When my coaching clients tell me about times of transition, I ask what they could do to nurture themselves to reduce stress. Creativity is always at the top of the list, along with getting enough sleep, exercise, proper nutrition and being with friends or family.

Creative expression has the power to heal emotions, and nurture the soul. When we enter the flow states of complete absorption in a creative process, we open our awareness to new perceptions, and new perspectives. Creativity is something you can control. When you take time out of time to create, you shift your field of attention into something generative and life affirming.

FINALLY, IMPROVISING:

Improve, in any form, is creativity where we are fully present and stay flexible.

Resilient people are masters of innovation and resourcefulness. They have the capacity to improvise and to create bricolage: creative problem-solving using a variety of materials that happen to be available.

The Apollo 13 mission (launched April 13, 1970) is a dramatic example of improvisation: When the spacecraft was well on its way to the Moon, an oxygen tank exploded, scrubbing the lunar landing and putting the crew in jeopardy.

Working with Mission Control in Houston, the crew used their lunar module as a “lifeboat.” Using spare parts and spacecraft canisters, the astronauts improvised a method to reduce the carbon dioxide concentration in the spacecraft.

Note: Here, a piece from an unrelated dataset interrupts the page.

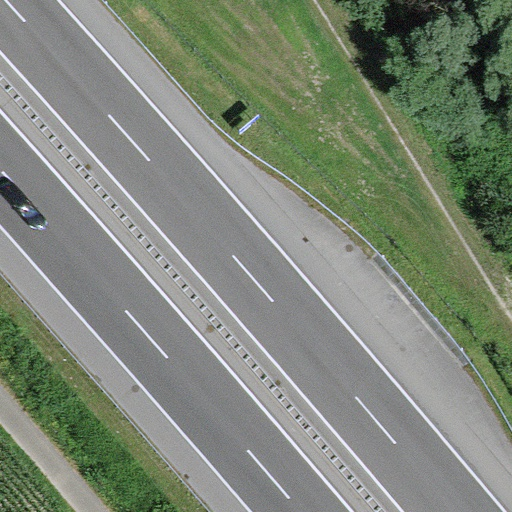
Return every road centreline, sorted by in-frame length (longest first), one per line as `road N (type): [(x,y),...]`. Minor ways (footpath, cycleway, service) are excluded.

How might you improvise at home or at work? What resources do you have available to you, to utilize in new ways?

DISCOVER YOUR VALUES HOMEWORK:

http://alexandrajamieson.com/values

EXPRESSIVE WRITING PRACTICE:

Imagine it’s 5 years from now and you feel really good in your life. Your work, your relationships, your health are all in a solid, satisfying place. You look back on this workshop, this moment, as a turning point in your attitude, creativity, and self-compassion. What happened for this current time of crisis to be a catalyst in you creating a beautiful life? What story do you tell people 5 years from now about what you did and who you became during this time of turmoil? Tell the story now - write for 5-10 minutes.